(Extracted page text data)

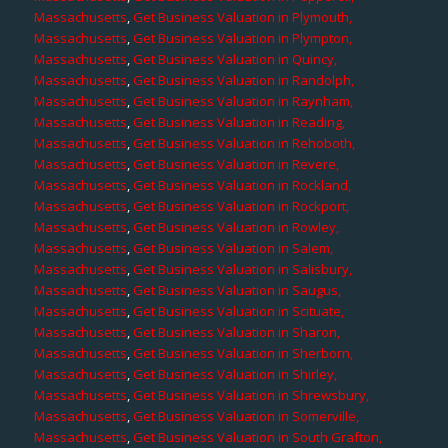
Massachusetts
,
Get Business Valuation in Plymouth,
Massachusetts
,
Get Business Valuation in Plympton,
Massachusetts
,
Get Business Valuation in Quincy,
Massachusetts
,
Get Business Valuation in Randolph,
Massachusetts
,
Get Business Valuation in Raynham,
Massachusetts
,
Get Business Valuation in Reading,
Massachusetts
,
Get Business Valuation in Rehoboth,
Massachusetts
,
Get Business Valuation in Revere,
Massachusetts
,
Get Business Valuation in Rockland,
Massachusetts
,
Get Business Valuation in Rockport,
Massachusetts
,
Get Business Valuation in Rowley,
Massachusetts
,
Get Business Valuation in Salem,
Massachusetts
,
Get Business Valuation in Salisbury,
Massachusetts
,
Get Business Valuation in Saugus,
Massachusetts
,
Get Business Valuation in Scituate,
Massachusetts
,
Get Business Valuation in Sharon,
Massachusetts
,
Get Business Valuation in Sherborn,
Massachusetts
,
Get Business Valuation in Shirley,
Massachusetts
,
Get Business Valuation in Shrewsbury,
Massachusetts
,
Get Business Valuation in Somerville,
Massachusetts
,
Get Business Valuation in South Grafton,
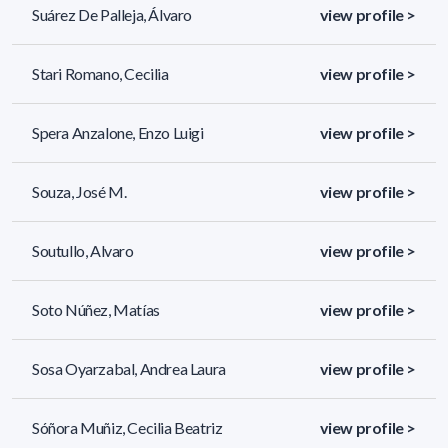
Suárez De Palleja, Álvaro
view profile >
Stari Romano, Cecilia
view profile >
Spera Anzalone, Enzo Luigi
view profile >
Souza, José M.
view profile >
Soutullo, Alvaro
view profile >
Soto Núñez, Matías
view profile >
Sosa Oyarzabal, Andrea Laura
view profile >
Sóñora Muñiz, Cecilia Beatriz
view profile >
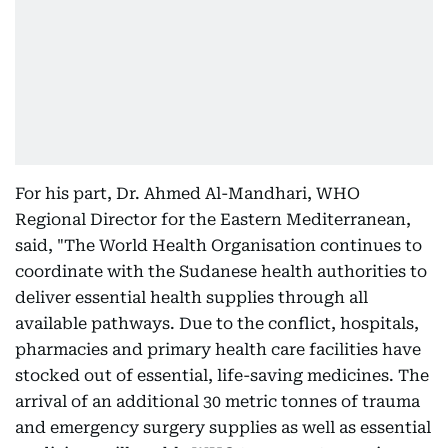
For his part, Dr. Ahmed Al-Mandhari, WHO
Regional Director for the Eastern Mediterranean,
said, "The World Health Organisation continues to
coordinate with the Sudanese health authorities to
deliver essential health supplies through all
available pathways. Due to the conflict, hospitals,
pharmacies and primary health care facilities have
stocked out of essential, life-saving medicines. The
arrival of an additional 30 metric tonnes of trauma
and emergency surgery supplies as well as essential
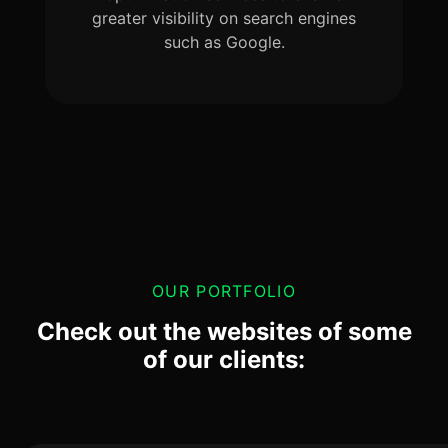
greater visibility on search engines
such as Google.
OUR PORTFOLIO
Check out the websites of some
of our clients:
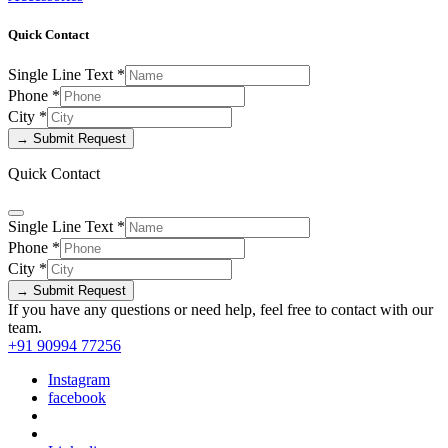
Quick Contact
Single Line Text
*
Phone
*
City
*
→ Submit Request
Quick Contact
Single Line Text
*
Phone
*
City
*
→ Submit Request
If you have any questions or need help, feel free to contact with our
team.
+91 90994 77256
Instagram
facebook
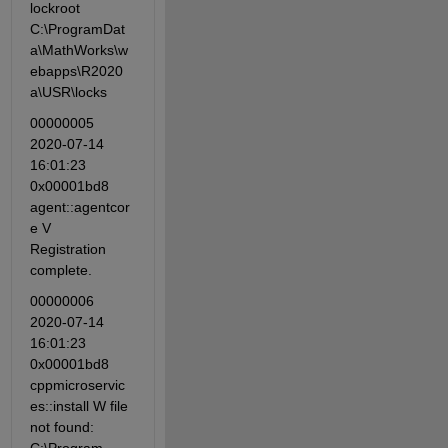
lockroot 
C:\ProgramDat
a\MathWorks\w
ebapps\R2020
a\USR\locks
00000005 
2020-07-14 
16:01:23 
0x00001bd8 
agent::agentcor
e V 
Registration 
complete.
00000006 
2020-07-14 
16:01:23 
0x00001bd8 
cppmicroservic
es::install W file 
not found: 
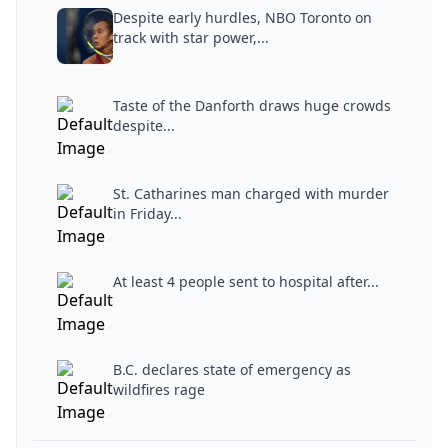
Despite early hurdles, NBO Toronto on
track with star power,...
Taste of the Danforth draws huge crowds
despite...
St. Catharines man charged with murder
in Friday...
At least 4 people sent to hospital after...
B.C. declares state of emergency as
wildfires rage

▶ Assignment: Reproduce every record verbatim, please. Omit the images.

▶ Your solution:
Massachusetts
,
Get Business Valuation in Plymouth,
Massachusetts
,
Get Business Valuation in Plympton,
Massachusetts
,
Get Business Valuation in Quincy,
Massachusetts
,
Get Business Valuation in Randolph,
Massachusetts
,
Get Business Valuation in Raynham,
Massachusetts
,
Get Business Valuation in Reading,
Massachusetts
,
Get Business Valuation in Rehoboth,
Massachusetts
,
Get Business Valuation in Revere,
Massachusetts
,
Get Business Valuation in Rockland,
Massachusetts
,
Get Business Valuation in Rockport,
Massachusetts
,
Get Business Valuation in Rowley,
Massachusetts
,
Get Business Valuation in Salem,
Massachusetts
,
Get Business Valuation in Salisbury,
Massachusetts
,
Get Business Valuation in Saugus,
Massachusetts
,
Get Business Valuation in Scituate,
Massachusetts
,
Get Business Valuation in Sharon,
Massachusetts
,
Get Business Valuation in Sherborn,
Massachusetts
,
Get Business Valuation in Shirley,
Massachusetts
,
Get Business Valuation in Shrewsbury,
Massachusetts
,
Get Business Valuation in Somerville,
Massachusetts
,
Get Business Valuation in South Grafton,
Suárez De Palleja, Álvaro
view profile >
Stari Romano, Cecilia
view profile >
Spera Anzalone, Enzo Luigi
view profile >
Souza, José M.
view profile >
Soutullo, Alvaro
view profile >
Soto Núñez, Matías
view profile >
Sosa Oyarzabal, Andrea Laura
view profile >
Sóñora Muñiz, Cecilia Beatriz
view profile >
For his part, Dr. Ahmed Al-Mandhari, WHO
Regional Director for the Eastern Mediterranean,
said, "The World Health Organisation continues to
coordinate with the Sudanese health authorities to
deliver essential health supplies through all
available pathways. Due to the conflict, hospitals,
pharmacies and primary health care facilities have
stocked out of essential, life-saving medicines. The
arrival of an additional 30 metric tonnes of trauma
and emergency surgery supplies as well as essential
greater visibility on search engines
such as Google.
OUR PORTFOLIO
Check out the websites of some
of our clients:
Quick Contact
Single Line Text
*
Phone
*
City
*
→ Submit Request
Quick Contact
Single Line Text
*
Phone
*
City
*
→ Submit Request
If you have any questions or need help, feel free to contact with our
team.
+91 90994 77256
Instagram
facebook
lockroot 
C:\ProgramDat
a\MathWorks\w
ebapps\R2020
a\USR\locks
00000005 
2020-07-14 
16:01:23 
0x00001bd8 
agent::agentcor
e V 
Registration 
complete.
00000006 
2020-07-14 
16:01:23 
0x00001bd8 
cppmicroservic
es::install W file 
not found: 
Despite early hurdles, NBO Toronto on
track with star power,...
Taste of the Danforth draws huge crowds
despite...
St. Catharines man charged with murder
in Friday...
At least 4 people sent to hospital after...
B.C. declares state of emergency as
wildfires rage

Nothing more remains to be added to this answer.